##### Dataset records

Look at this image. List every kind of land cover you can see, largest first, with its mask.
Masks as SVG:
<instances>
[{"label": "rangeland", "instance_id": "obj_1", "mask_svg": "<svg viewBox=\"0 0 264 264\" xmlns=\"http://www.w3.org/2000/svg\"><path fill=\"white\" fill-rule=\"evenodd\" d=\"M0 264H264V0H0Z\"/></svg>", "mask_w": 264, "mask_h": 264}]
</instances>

##########

Task instructions -
Arrange the lines of the listing as a numbered list, leaving out any blank lines. Begin with the first line of the listing and end with the line containing "<instances>", including both.

Reply -
1. Look at this image. List every kind of land cover you can see, largest first, with its mask.
2. Masks as SVG:
3. <instances>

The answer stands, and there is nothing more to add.